Funded by WHO and published today in Lancet HIV, the research found that certain antiretroviral therapy (ART) regimens were more effective than those recommended by WHO for patients who had not previously received such treatment, including in such areas as rates of patients discontinuing the drug and suppression of the virus.
The systematic review and network meta-analysis looked at randomized clinical trials up to July 2015 comparing ART regimens in people aged 12 years or older with HIV who had not been treated before and included data on 34,032 patients across 71 trials. According to the authors, this was the first time a network meta-analysis had been used to inform WHO guidelines.
Lead author, and SPPH doctoral student, Steve Kanters, said network meta-analysis allowed researchers to make comparisons where drugs had not been directly compared before, to estimate the relative efficacy of all treatments at once, and to achieve more precise estimates about treatment efficacy, which could reveal differentiation between treatment efficacy where head-to-head trials might not.
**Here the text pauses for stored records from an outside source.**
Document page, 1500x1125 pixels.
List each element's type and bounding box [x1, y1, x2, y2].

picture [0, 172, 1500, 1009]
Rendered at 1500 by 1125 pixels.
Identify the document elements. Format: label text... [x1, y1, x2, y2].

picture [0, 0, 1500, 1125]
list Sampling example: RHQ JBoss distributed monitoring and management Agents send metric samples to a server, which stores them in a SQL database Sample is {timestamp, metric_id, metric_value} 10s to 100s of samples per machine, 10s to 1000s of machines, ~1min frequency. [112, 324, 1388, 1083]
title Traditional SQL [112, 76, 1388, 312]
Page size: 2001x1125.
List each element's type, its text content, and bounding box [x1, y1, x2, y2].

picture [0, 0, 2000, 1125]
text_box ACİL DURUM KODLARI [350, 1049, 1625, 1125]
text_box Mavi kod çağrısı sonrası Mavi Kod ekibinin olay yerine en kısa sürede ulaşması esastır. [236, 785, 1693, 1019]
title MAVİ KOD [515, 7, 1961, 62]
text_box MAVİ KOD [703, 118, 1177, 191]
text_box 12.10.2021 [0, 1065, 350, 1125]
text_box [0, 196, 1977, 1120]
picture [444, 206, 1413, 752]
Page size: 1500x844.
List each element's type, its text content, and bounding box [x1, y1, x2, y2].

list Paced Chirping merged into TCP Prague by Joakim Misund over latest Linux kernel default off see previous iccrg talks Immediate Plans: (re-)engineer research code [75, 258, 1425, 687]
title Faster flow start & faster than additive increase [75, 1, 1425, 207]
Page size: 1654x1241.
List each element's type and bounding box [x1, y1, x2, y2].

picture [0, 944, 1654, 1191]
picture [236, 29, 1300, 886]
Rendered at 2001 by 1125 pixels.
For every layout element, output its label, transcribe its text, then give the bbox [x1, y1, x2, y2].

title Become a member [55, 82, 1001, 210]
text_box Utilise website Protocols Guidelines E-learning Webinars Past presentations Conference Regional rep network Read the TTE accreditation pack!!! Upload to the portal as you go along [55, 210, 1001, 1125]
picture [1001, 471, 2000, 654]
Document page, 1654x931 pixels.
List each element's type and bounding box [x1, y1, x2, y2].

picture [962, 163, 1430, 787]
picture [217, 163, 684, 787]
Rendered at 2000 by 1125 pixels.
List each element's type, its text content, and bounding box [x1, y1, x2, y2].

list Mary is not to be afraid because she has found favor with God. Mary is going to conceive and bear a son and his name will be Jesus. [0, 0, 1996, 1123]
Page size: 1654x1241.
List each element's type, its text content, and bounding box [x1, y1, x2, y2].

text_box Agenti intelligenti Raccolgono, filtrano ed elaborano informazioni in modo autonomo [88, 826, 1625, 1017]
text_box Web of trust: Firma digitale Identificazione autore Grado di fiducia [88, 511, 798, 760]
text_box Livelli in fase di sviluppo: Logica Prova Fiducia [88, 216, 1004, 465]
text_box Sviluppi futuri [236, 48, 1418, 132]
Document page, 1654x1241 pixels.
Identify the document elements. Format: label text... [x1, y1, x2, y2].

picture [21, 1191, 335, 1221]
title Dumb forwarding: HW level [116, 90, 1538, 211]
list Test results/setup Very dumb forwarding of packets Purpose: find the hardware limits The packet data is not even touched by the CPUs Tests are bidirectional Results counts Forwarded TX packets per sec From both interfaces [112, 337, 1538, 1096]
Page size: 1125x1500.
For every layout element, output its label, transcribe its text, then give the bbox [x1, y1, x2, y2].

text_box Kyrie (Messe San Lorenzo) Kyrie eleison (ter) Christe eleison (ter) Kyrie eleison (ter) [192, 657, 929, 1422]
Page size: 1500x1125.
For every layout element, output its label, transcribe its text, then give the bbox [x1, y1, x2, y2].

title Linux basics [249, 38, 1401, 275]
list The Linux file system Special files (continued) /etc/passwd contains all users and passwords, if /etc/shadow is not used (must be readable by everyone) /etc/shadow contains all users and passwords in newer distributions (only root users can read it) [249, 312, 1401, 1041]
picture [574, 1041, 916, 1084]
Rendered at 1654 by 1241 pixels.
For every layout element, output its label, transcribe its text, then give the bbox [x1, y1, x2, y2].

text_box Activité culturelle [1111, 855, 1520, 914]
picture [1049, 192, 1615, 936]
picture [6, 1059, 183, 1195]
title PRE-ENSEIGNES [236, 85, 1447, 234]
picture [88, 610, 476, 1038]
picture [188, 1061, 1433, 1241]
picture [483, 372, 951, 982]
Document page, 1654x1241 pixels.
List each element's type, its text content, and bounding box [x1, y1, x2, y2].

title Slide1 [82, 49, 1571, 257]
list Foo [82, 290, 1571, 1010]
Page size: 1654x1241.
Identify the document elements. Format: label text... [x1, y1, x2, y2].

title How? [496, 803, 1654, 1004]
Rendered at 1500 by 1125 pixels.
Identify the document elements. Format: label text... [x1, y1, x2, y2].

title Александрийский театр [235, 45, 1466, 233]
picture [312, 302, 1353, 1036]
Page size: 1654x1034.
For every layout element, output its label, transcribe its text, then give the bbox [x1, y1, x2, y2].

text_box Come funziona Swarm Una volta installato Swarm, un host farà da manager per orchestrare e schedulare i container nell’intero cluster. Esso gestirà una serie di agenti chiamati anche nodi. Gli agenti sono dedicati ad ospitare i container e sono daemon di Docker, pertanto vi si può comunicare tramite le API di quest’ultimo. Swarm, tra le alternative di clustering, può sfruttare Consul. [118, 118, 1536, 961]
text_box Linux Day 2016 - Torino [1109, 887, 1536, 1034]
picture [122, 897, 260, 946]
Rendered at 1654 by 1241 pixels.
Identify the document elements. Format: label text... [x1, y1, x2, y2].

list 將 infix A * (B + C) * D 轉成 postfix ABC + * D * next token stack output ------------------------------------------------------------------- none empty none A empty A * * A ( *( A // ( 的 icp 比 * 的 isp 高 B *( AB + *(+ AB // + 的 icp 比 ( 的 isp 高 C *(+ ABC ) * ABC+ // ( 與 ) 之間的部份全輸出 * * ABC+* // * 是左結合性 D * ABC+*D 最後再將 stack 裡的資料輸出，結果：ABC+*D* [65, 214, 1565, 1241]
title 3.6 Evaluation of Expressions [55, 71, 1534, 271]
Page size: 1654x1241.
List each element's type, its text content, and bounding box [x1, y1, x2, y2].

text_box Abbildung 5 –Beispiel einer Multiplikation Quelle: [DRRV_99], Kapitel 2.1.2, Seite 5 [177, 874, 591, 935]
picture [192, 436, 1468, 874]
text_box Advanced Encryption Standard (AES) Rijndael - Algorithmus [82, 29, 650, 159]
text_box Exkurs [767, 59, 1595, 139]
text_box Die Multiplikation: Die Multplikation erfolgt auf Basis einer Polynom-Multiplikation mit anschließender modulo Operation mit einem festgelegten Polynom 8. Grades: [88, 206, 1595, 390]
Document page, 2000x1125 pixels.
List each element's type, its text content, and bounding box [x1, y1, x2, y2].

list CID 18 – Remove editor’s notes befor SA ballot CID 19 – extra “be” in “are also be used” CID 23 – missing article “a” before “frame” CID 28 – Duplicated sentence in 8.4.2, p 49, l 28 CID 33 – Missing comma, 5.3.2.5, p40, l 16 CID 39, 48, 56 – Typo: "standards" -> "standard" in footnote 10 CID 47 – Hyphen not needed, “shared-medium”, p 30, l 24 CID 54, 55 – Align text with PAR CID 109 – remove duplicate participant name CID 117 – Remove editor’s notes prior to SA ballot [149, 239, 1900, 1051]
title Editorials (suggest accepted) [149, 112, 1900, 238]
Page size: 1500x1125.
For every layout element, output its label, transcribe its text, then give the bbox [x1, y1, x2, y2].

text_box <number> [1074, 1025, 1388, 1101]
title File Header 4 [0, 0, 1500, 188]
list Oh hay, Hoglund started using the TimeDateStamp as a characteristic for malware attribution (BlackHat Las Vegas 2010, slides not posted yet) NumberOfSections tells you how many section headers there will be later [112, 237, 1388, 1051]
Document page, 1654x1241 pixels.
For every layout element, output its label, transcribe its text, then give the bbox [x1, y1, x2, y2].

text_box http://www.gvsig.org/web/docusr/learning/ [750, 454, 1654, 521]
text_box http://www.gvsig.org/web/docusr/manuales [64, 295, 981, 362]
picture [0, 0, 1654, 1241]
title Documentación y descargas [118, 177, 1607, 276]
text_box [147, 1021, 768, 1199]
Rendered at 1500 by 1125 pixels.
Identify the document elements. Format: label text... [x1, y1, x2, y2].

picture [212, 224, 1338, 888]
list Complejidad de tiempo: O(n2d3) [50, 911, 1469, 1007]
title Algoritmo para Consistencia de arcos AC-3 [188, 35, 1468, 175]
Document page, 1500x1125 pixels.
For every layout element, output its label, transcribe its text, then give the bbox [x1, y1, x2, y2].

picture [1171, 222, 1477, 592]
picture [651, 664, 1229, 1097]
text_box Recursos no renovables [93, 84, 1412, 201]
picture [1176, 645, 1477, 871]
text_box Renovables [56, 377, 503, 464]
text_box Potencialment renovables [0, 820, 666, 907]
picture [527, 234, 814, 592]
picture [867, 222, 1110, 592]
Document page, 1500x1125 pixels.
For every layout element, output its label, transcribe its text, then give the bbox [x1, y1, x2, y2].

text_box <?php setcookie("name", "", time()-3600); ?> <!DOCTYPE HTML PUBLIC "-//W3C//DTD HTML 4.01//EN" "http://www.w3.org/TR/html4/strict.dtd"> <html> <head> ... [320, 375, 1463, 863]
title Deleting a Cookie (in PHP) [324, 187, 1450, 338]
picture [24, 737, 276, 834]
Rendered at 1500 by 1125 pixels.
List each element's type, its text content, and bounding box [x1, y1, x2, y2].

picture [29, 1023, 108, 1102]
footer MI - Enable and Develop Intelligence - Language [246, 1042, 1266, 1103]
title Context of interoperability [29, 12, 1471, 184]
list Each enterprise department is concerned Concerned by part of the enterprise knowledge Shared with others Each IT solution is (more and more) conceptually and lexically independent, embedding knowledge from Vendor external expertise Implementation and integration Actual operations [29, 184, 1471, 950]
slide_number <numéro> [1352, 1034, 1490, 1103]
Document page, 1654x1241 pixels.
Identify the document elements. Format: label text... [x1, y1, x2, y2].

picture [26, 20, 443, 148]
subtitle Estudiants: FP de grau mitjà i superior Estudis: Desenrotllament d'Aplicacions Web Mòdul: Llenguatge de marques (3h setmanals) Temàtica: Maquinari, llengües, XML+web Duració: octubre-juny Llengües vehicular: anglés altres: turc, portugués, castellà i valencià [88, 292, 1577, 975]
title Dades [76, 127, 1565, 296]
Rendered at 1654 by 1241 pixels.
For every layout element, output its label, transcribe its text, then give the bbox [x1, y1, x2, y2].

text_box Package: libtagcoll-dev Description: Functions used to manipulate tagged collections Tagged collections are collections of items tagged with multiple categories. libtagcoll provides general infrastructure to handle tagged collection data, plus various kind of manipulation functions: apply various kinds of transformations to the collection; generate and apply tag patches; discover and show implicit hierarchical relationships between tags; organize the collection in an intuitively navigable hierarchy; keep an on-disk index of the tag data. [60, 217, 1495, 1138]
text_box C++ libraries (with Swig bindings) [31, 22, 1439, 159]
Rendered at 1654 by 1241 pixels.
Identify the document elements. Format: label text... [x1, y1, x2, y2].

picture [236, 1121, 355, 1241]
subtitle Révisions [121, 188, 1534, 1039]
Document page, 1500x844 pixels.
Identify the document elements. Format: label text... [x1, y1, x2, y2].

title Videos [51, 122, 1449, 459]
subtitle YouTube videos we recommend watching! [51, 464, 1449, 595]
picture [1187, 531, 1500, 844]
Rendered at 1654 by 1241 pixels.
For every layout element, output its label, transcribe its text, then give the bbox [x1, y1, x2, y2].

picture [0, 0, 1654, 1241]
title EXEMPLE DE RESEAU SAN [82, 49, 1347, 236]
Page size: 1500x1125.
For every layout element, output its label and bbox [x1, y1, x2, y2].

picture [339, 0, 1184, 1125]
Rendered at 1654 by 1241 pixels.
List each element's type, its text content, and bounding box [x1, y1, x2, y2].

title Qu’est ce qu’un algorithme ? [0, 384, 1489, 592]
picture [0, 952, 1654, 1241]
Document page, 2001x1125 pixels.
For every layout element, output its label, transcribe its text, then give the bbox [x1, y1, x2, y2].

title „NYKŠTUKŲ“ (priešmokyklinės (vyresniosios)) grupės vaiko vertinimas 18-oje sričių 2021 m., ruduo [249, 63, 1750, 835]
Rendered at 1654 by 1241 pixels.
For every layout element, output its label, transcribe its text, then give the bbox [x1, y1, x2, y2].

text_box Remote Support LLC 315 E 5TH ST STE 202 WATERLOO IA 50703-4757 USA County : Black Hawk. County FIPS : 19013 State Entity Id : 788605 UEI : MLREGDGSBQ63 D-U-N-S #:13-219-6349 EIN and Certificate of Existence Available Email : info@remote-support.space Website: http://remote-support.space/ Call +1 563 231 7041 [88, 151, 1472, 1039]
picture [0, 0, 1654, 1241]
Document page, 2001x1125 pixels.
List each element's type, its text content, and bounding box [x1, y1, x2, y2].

As such, these methods lent themselves particularly well to clinical guideline development and decision-making, he said.
“Using a network meta-analysis for these guidelines was important because while evidence based medicine requires the most up-to-date data, it also requires the most up-to-date methods that make sense of those data.”
Doctoral student Steve Kanters
Mr. Kanters said the team, which included many Vancouver-based researchers and fellow SPPH doctoral student Jamie Forrest, had already presented the results to WHO in 2015, and the new guidelines had reflected their research. Released in November, the guidelines added the treatments identified by Mr Kanters’ research as alternative options in first-line regimens. “We played a large role in the development of those guidelines.”
The study concludes that while alternative treatments were superior, there were still issues of complexity of care and logistics, including that one superior treatment would require genetic screening, increasing the burden on the patient.
Mr. Kanters said the new guidelines in general were exciting, since they had seen the recommendation of a ‘test and treat’ approach, where patients who tested positive for HIV would receive treatment immediately, rather than waiting to become sick.
SPPH Assistant Professor and Mr. Kanters’ supervisor, Nick Bansback, said he thought network meta-analysis should be used more frequently for clinical guideline development.